In the data that follows, count the lines where "Lexington" appears, and write only the number.

*** Dataset records ***

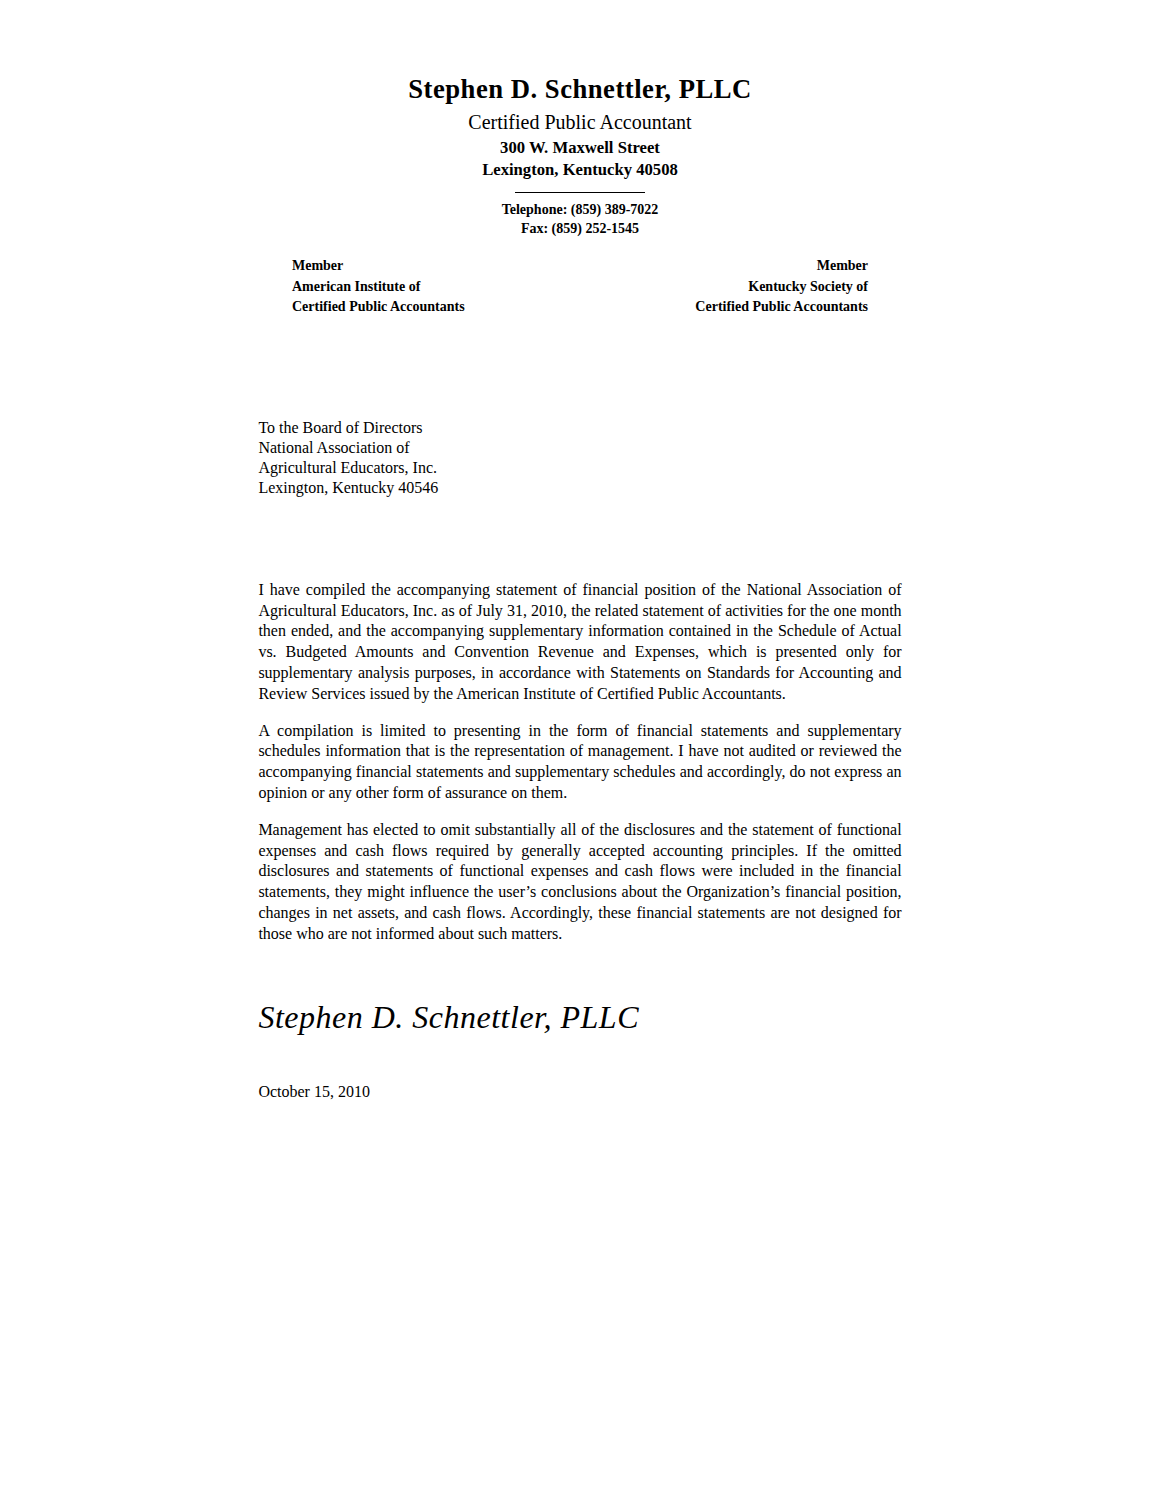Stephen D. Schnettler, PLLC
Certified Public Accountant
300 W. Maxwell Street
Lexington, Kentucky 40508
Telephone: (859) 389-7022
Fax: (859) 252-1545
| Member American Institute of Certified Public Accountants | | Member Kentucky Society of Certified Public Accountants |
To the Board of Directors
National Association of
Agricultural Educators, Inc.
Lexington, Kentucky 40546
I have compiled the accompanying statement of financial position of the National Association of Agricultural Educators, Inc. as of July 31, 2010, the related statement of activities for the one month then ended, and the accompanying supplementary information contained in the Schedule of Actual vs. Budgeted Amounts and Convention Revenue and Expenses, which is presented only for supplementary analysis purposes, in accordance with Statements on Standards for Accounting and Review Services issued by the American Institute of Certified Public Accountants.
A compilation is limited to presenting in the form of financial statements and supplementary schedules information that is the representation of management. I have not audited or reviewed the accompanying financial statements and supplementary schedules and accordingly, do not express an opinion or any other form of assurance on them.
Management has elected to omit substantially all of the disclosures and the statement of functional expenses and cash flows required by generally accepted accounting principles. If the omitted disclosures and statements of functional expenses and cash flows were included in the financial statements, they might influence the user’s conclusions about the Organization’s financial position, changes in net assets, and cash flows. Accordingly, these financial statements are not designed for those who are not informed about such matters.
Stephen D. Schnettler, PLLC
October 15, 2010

*** End of Dataset records ***

Response:
2